REQUEST: Express the text lines from the rows below as a JSON list of strings, one string per line, skipping blank lines. Leave the pictures out of the answer.

Recorded data:
____________________

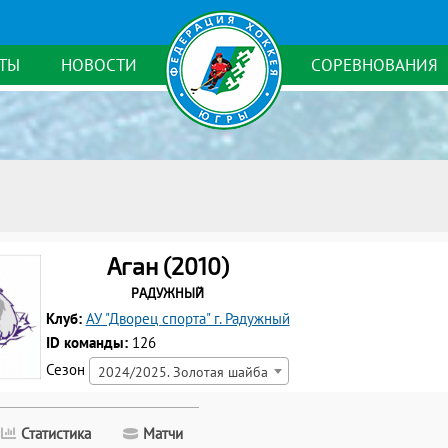
ТЫ
НОВОСТИ
СОРЕВНОВАНИЯ
Аган (2010)
Радужный
Клуб:
АУ "Дворец спорта" г. Радужный
ID команды:
126
Сезон
2024/2025. Золотая шайба
Статистика
Матчи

____________________

RESULT FOR THIS TASK:
[
  "ТЫ",
  "НОВОСТИ",
  "СОРЕВНОВАНИЯ",
  "Аган (2010)",
  "Радужный",
  "Клуб:",
  "АУ \"Дворец спорта\" г. Радужный",
  "ID команды:",
  "126",
  "Сезон",
  "2024/2025. Золотая шайба",
  "Статистика",
  "Матчи"
]